* Dataset entries *
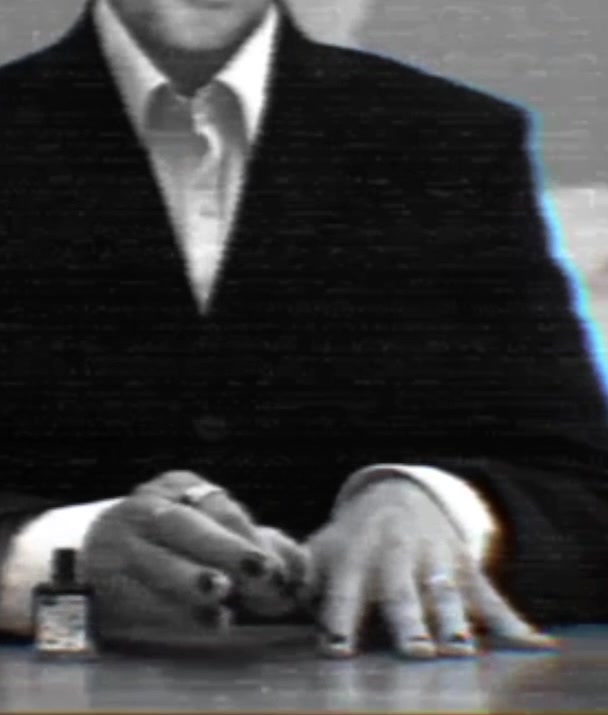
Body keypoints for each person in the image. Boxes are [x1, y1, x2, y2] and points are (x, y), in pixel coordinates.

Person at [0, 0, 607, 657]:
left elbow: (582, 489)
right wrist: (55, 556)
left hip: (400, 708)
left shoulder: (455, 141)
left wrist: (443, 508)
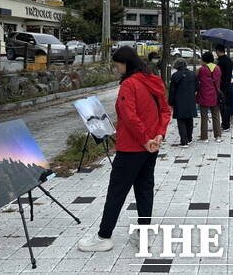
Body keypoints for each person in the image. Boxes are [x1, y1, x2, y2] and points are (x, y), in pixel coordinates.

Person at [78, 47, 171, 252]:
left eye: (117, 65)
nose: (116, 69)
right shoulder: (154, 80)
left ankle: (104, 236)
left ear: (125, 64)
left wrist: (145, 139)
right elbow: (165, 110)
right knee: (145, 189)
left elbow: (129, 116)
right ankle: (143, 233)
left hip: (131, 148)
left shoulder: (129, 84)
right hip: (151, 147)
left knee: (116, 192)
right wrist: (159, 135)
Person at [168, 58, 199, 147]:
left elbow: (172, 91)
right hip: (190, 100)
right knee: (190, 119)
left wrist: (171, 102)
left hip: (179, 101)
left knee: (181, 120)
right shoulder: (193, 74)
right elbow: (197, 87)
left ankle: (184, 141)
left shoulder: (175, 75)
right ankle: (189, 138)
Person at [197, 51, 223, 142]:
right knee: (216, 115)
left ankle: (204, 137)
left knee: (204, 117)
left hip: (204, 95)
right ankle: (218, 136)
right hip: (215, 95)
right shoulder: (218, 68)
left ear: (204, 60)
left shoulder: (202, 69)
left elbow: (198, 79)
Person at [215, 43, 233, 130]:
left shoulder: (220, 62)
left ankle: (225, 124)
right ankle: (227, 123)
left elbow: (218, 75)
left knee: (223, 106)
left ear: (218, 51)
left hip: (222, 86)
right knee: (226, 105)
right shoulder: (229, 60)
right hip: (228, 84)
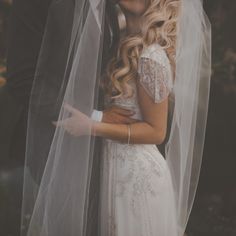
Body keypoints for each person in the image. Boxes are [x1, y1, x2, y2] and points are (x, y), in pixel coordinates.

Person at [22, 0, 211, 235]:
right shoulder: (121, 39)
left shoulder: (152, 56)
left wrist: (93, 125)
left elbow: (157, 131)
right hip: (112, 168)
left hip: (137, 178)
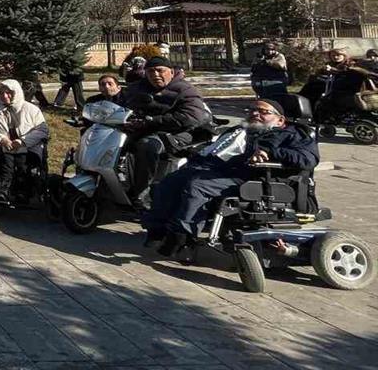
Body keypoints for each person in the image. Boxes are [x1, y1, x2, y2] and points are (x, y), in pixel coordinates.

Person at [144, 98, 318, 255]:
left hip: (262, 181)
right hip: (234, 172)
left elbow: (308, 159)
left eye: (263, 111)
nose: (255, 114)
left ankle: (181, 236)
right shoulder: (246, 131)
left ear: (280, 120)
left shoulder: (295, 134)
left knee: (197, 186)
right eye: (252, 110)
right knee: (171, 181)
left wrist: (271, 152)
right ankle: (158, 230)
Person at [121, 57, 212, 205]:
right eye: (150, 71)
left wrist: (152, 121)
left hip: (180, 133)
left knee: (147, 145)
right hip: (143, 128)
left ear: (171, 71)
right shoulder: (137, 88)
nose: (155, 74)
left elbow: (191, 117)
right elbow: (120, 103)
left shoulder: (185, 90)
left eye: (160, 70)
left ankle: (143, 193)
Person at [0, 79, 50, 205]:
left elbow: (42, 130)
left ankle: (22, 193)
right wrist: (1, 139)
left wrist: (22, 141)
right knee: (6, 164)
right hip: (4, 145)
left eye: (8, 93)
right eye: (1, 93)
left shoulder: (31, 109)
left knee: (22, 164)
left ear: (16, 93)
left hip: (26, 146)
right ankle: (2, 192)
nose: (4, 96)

--

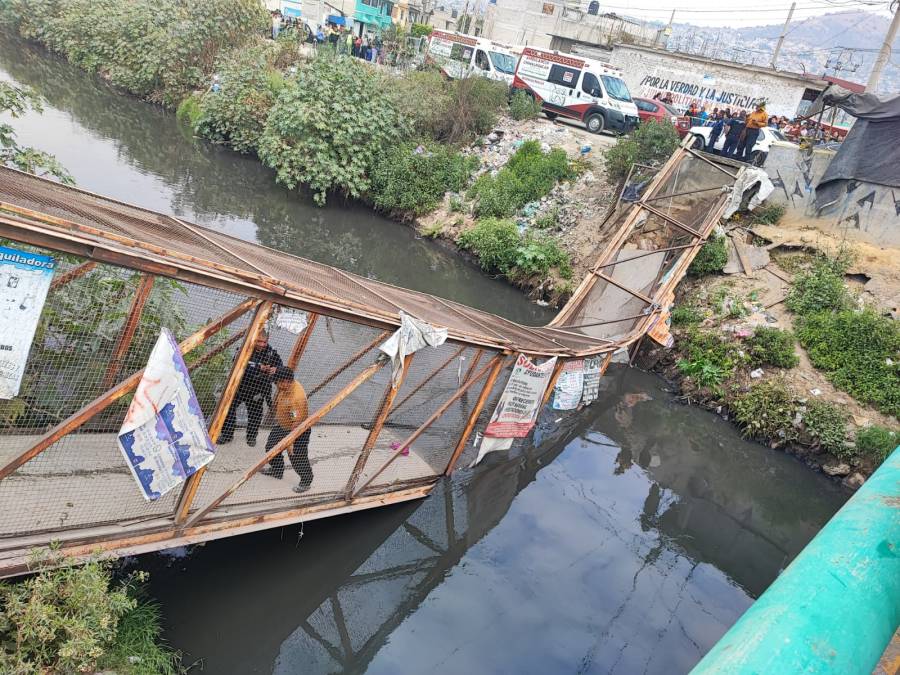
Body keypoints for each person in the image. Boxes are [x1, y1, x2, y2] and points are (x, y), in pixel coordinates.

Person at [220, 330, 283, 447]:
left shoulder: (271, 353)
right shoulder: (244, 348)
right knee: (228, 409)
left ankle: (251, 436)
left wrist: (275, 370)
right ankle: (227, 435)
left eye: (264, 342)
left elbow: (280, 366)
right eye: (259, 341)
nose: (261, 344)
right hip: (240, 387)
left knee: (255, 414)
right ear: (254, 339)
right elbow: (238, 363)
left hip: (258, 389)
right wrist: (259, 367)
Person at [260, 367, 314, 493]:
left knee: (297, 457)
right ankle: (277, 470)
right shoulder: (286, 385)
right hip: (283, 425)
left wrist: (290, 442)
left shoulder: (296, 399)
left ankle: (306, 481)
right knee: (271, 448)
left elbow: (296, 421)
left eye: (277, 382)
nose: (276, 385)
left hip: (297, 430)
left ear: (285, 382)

==

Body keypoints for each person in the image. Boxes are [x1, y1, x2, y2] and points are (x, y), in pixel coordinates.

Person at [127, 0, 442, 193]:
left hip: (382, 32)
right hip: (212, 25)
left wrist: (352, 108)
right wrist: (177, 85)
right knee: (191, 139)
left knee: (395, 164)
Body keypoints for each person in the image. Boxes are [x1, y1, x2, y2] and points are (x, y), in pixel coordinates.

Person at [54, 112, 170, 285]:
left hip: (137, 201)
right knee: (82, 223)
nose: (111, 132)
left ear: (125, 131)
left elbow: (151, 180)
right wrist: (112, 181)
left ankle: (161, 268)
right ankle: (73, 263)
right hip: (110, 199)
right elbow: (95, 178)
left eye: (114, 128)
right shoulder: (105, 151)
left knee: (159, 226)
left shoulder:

* Task requirements *
Using the data above, reproduce exactly the lines from the line that contains "right hip: (4, 145)" through the line that contains "nose: (4, 96)", including both.

* Exercise response *
right hip: (4, 145)
left eye: (8, 93)
right eye: (1, 93)
left shoulder: (31, 109)
left knee: (22, 164)
left ear: (16, 93)
left hip: (26, 146)
right ankle: (2, 192)
nose: (4, 96)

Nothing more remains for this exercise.